Très sincèrement, Dumouriez, en pénétrant dans la Belgique, avait eu l’intention de lui donner l’indépendance, d’y créer un gouvernement national, ordonné et probe. Bien vite étaient venues les désillusions et les dégoûts. A toutes ces violences il avait essayé de s’opposer, avait réprouvé tous les excès et ri de ces bouffonnes extravagances.

Parlant de la « mission de propagande » de la Montansier et de celle des artistes de l’Opéra, il dit dans ses Mémoires : « Le général ne protégeait pas non plus cette sottise et n’a vu qu’un jour à dîner chez lui ces virtuoses de l’Opéra, lesquels, du reste, se sont conduits avec beaucoup de décence et de raison et ont été beaucoup plus sages que les ministres qui les avaient envoyés[2]. »

En cinq mois d’occupation, les Jacobins français avaient réussi pleinement à changer en haine l’amitié non équivoque que les Belges avaient eue pour la France, et quand, en mars, les Autrichiens, reprenant l’offensive, chassèrent successivement les troupes françaises d’Aix-la-Chapelle d’abord, puis de Liège, et menacèrent Bruxelles, ce fut dans tout le pays un immense cri de soulagement et d’espoir.

Comme les gouvernans autrichiens avaient fui jadis, les gouvernans jacobins s’apprêtaient à fuir.

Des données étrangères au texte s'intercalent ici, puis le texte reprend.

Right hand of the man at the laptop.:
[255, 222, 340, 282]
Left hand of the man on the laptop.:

Une file immense de chariots de tout genre ne cessait, jour et nuit, de traverser Bruxelles ; on ne trouvait plus ni chevaux ni voitures ; c’était le même spectacle qu’en novembre 95 ; mais, cette fois, disait un Français, « il nous coûte des souvenirs amers[3]. »

Avec ses comédiens et ses actrices, ses danseurs, ses machinistes et ses musiciens, emportant ce qu’elle pouvait de son matériel et de ses bagages, la citoyenne Montansier fuyait comme les autres. Financièrement, son entreprise, — cette affaire dont elle attendait un si fructueux succès, — a complètement et piteusement échoué. Elle n’a plus

  1. A. Chuquet, la Trahison de Dumouriez, p. 79.
  2. Mémoires, livre VII. chap. III.
  3. Cité par A. Chuquet, la Trahison de Dumouriez, p. 63.